A Maricopa County (AZ) Superior Court ruling from earlier this month further affirms that states possess the legal authority to regulate the legal distribution of cannabis, at least in some specific instances, without running afoul of federal anti-drug laws. In the case before the Court, White Mountain Health Center, Inc. v. Maricopa County, Judge Michael Gordon determined that the federal Controlled Substances Act did not preempt Arizona’s efforts to authorize “the local cultivation, sale, and use, of medical marijuana.” Writing for the Court, Judge Gordon declared that nothing in Arizona’s law circumvents federal law since Justice Department officials could still continue to locally enforce the Controlled Substances Act. In fact, Judge Gordon suggested that the new law “affirmatively provides a roadmap for federal enforcement of the CSA, if they so wished to” since the statute requires patients and proprietors to register their activities with the state. He concluded: “The Court rejects … arguments that the [law] violates public policy simply because marijuana use and possession violate federal law. Eighteen states and the District of Columbia have passed legislation permitting the use of marijuana in whole or in part. The Court will not rule that Arizona, having sided with the ever-growing minority of States, and having limited it to medical use, has violated public policy.”

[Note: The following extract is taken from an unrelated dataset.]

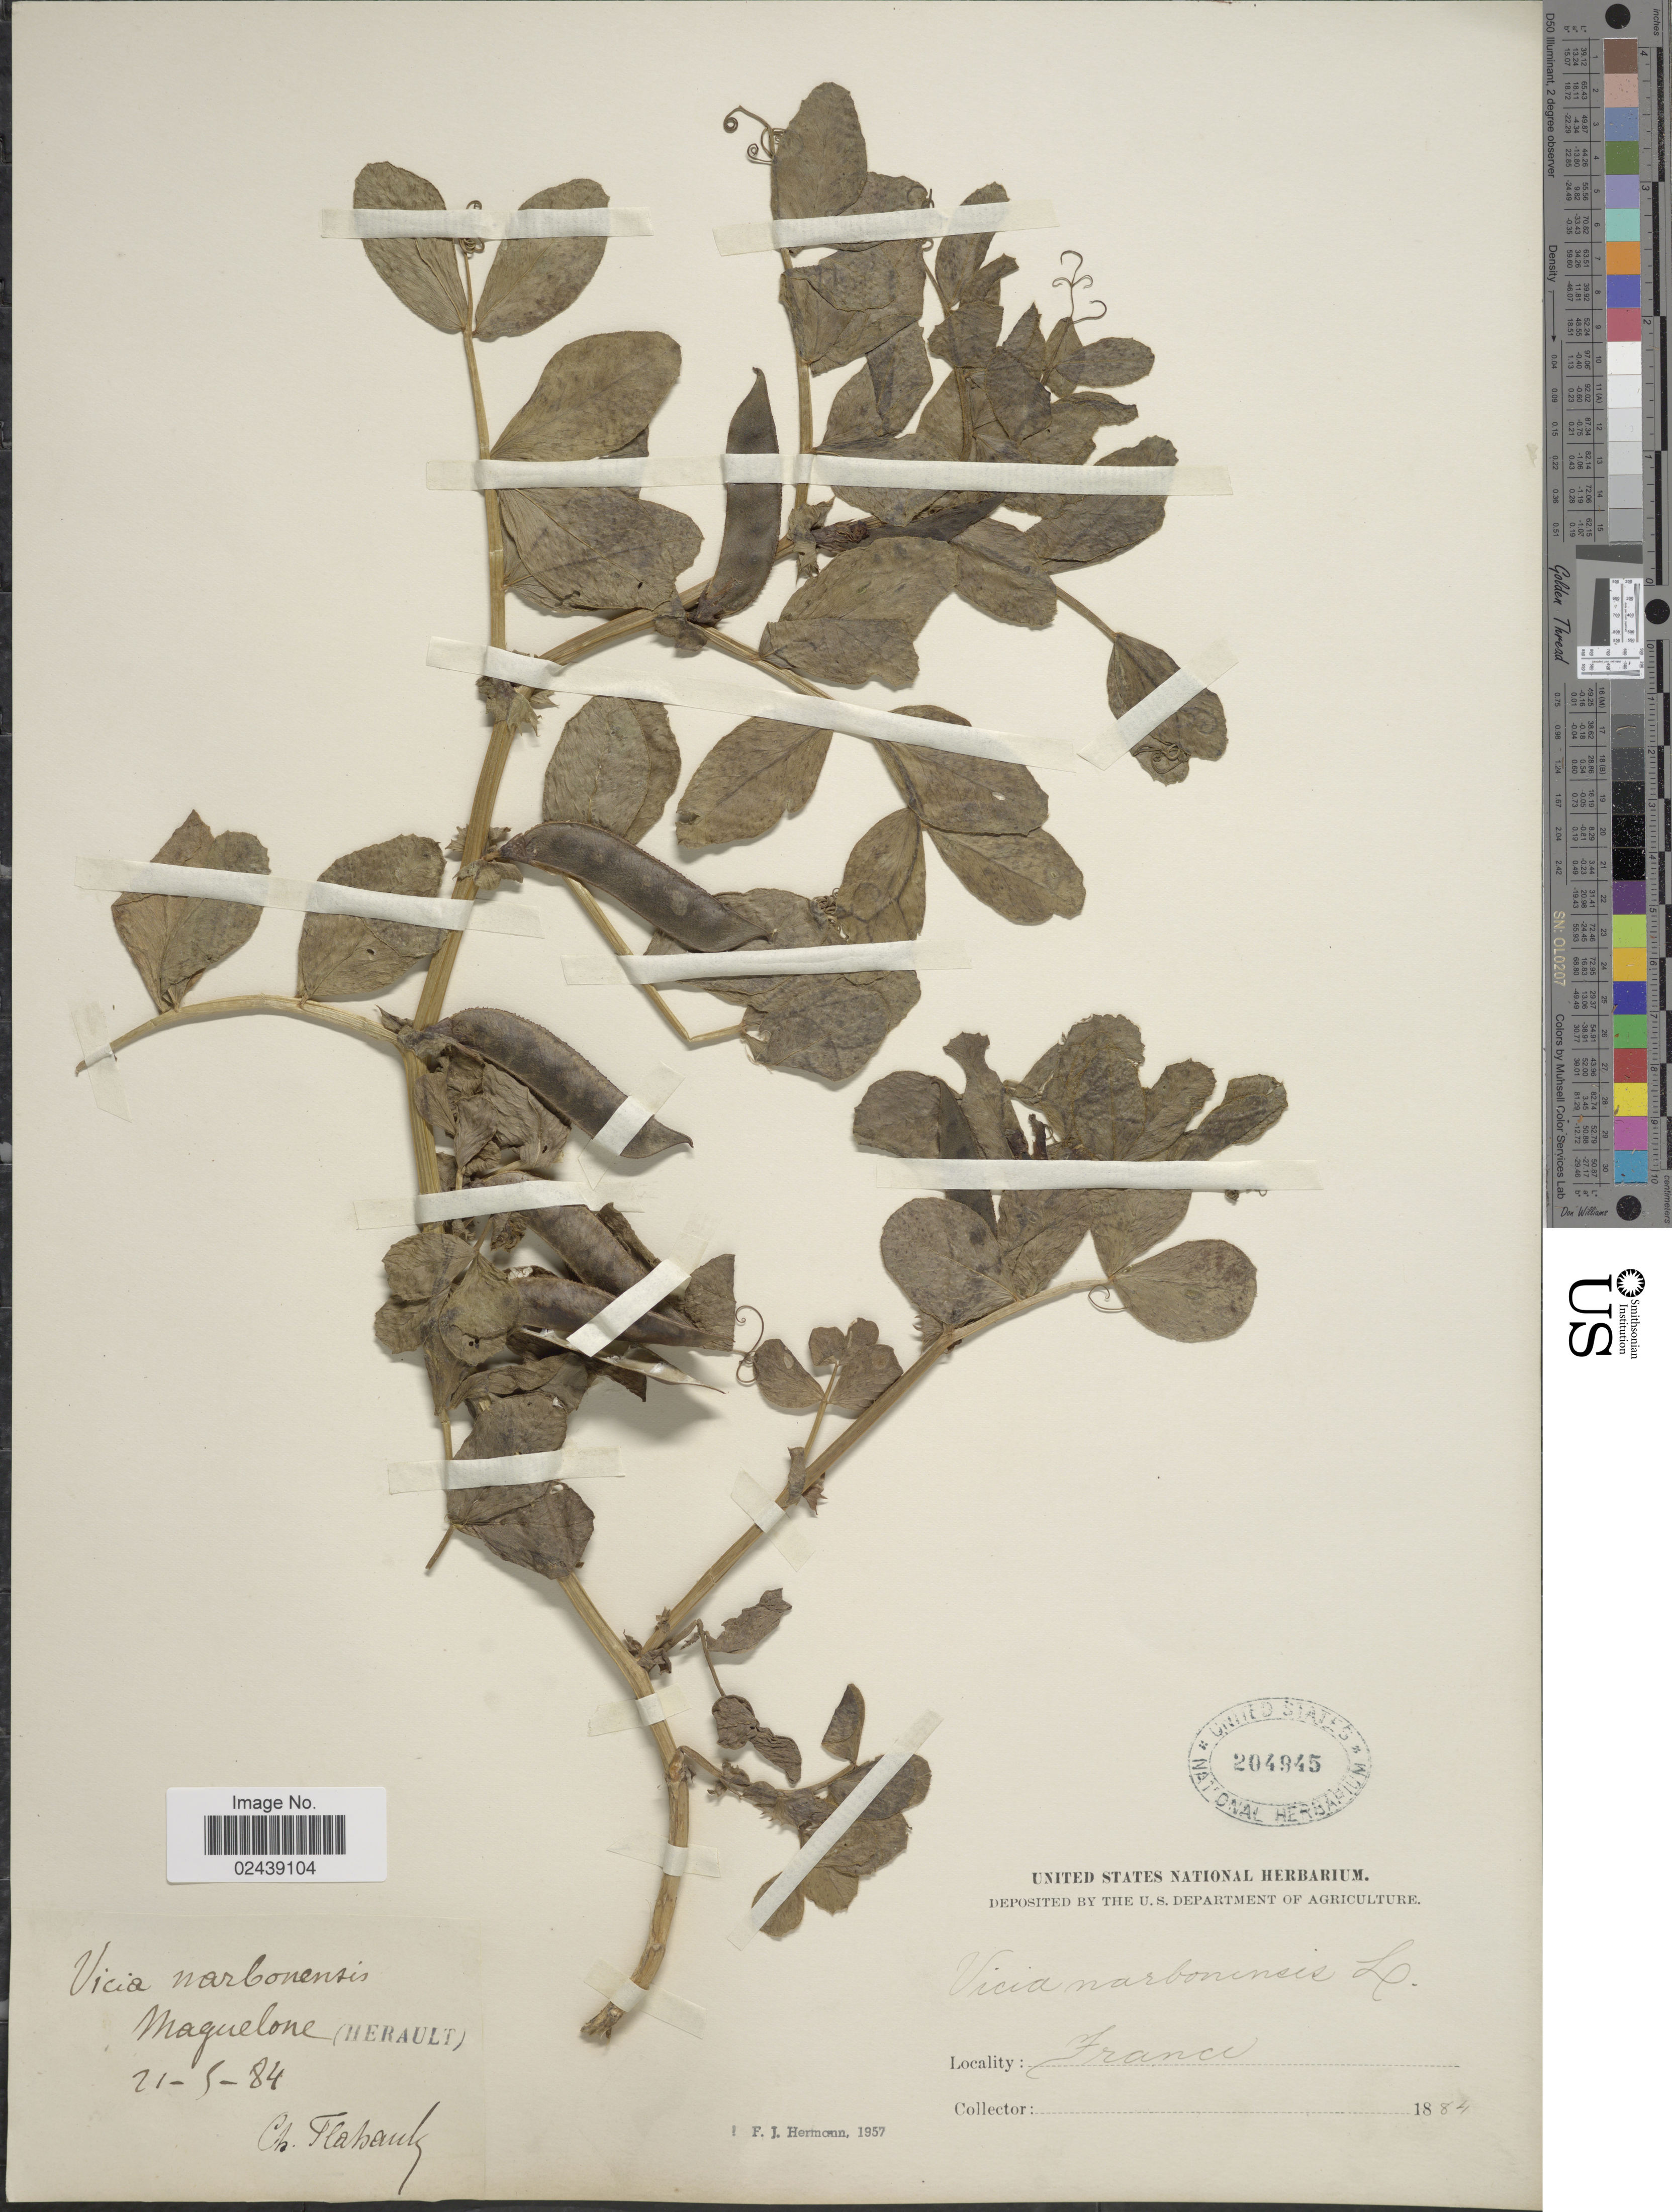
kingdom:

Some legal experts, including law professor Robert Mikos of Vanderbilt University Law School, suggest an additional legal theory as to why Colorado and Washington’s proposed regulatory schemes may not be subject to federal preemption. Speaking at a recent CATO Institute sponsored forum, Mikos suggested that the newly enacted state legalization laws do not violate the spirit or the intent of the Controlled Substances Act because the federal law exists for the expressed purpose of limiting the consumption of certain substances by the public, particularly young people. One can argue that the proposed statewide regulatory schemes in Colorado and Washington – which impose age restrictions for buyers and limit sellers to those authorized by the state – are intended to serve a similar purpose. Further, the proposed state programs, “do not stop federal authorities from sanctioning registrants.” Notably, Superior Court Judge Gordon specifically highlighted these arguments in his decision to uphold Arizona’s law and to reject claims that it positively conflicted with federal law.
“No one can argue that the federal government’s ability to enforce the CSA is impaired to the slightest degree [by Arizona’s medical marijuana law],” he opined. “Instead of frustrating the CSA’s purpose, it is sensible to argue that the [law] furthers the CSA’s objectives in combating drug abuse and the illegitimate trafficking of controlled substances.”
In short, it may be argued that the enactment of limited legalization in Colorado and Washington will not signal the beginning of a ramped-up federal drug war, but instead will usher in the beginning of the end of federal cannabis prohibition. Like alcohol prohibition before it, the criminalization of cannabis is a failed federal policy that delegates the burden of enforcement to the state and local police. How did America’s "noble experiment" with alcohol prohibition come to an end? When a sufficient number of states enacted legislation repealing the state’s alcohol laws, prohibition effectively discontinued. With state police and prosecutors no longer enforcing the federal government’s unpopular law, politicians eventually had no choice but to abandon the policy altogether.
Is history repeating itself? Time will tell.